This is not because politicians are daft. Messages need to be framed in a way that require little or no explanation or interpretation.  If messages are constructed right, they contain both the problem and the solution.

Take the phrase, “digital divide.”  Digital is about technology, progress, the future.  Divide is something that separates us, segregates us, creates an inequality.  We’d rather have unity, not division.  In two simple words we understand the problem, its significance, and its solution.  This is the power of framing.

Now let’s look at the phrase, “open access.”  Open is about visibility, transparency, and freedom.  Its antithesis is “closed access” which is often used to describe subscription-access.  We are shut out, kept in the dark, barred from access.  Subscriptions are about denying freedom.

You will note that this implies something very different than the phrase “free access,”  which does not assume access as a right, but as a privilege.  In this frame, access is a gift that someone else paid for and something for which we should be grateful.  Free, as in “free beer.”

“Open access” has a long history as a frame, but it did not originate in the open access movement. Rather, it comes from the politics of democracy.  We need open access to government records and the dealings of our elected officials.  Without transparency, accountability is impossible.

### Study questions
(1) In the passage on framing, rewrite the stretch from "You will note" through "accountability is impossible.", replacing "privilege" with "favor".
(2) List each distinct phrase that the passage on framing places in quotation marks.
(3) Please extend the passage on framing with new text that starts after its final sentence.
The entries that come next have no connection to the passage on framing.

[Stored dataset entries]

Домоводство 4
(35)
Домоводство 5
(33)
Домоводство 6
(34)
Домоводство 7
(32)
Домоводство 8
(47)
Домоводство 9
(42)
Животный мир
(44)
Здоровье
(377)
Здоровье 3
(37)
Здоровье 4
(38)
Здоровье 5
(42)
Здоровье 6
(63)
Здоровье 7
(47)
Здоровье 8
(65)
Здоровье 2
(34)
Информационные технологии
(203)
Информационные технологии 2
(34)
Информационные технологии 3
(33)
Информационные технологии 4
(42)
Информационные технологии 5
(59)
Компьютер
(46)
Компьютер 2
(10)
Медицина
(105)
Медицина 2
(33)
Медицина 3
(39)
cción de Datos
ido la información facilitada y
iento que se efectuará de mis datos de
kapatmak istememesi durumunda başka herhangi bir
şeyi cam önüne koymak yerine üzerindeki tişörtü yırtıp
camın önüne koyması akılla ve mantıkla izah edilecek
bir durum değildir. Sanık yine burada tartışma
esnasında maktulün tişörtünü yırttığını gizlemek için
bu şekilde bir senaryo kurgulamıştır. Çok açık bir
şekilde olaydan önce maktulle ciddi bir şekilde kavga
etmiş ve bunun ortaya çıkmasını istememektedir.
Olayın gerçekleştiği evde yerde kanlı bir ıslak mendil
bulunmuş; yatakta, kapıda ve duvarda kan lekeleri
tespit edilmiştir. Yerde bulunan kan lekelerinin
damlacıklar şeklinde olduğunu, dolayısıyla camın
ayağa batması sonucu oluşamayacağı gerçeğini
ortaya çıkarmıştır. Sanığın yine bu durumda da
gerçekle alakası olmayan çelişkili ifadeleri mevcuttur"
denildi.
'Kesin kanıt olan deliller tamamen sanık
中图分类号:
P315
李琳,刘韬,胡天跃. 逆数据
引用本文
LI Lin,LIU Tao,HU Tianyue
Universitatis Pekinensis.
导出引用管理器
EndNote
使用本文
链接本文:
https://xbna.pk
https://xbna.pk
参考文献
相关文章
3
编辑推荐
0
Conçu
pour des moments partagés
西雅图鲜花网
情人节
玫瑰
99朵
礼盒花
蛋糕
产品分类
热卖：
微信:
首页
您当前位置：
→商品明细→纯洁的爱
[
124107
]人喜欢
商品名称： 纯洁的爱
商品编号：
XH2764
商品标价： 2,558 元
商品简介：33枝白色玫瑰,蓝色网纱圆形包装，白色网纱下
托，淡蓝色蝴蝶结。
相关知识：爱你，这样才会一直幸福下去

### Outputs for the tasks
(1)
You will note that this implies something very different than the phrase “free access,”  which does not assume access as a right, but as a favor.  In this frame, access is a gift that someone else paid for and something for which we should be grateful.  Free, as in “free beer.”

“Open access” has a long history as a frame, but it did not originate in the open access movement. Rather, it comes from the politics of democracy.  We need open access to government records and the dealings of our elected officials.  Without transparency, accountability is impossible.

(2)
digital divide
open access
closed access
free access
free beer

(3)
If you do an analysis of how the phrase “open access” is used, as I did last year as part of a graduate class on science communication,[1] you’ll find that the argument for access to the scientific research literature makes up only a very small part of your results.  You’ll mostly find letters and editorials advocating:

  • open access to affordable healthcare
  • open access to safe schools, libraries, and playgrounds
  • open access to government records, including who Dick Cheney was meeting in secret
  • open access to financial markets, resource markets, international trade markets
  • open access to private land (for hiking or mushroom gathering)
  • open access to natural resources, fishing, and mining rights for aboriginal peoples

Since most of these evoke transparency and accountability, it’s not surprising that some of the most salient arguments for open access to the scientific literature have elicited the same frames.

Meanwhile, those who have written against specific open access proposals make more complex and nuanced arguments, drawing distinctions between business models and access models, or what we mean by “free.” In sum, their arguments lack a familiar frame.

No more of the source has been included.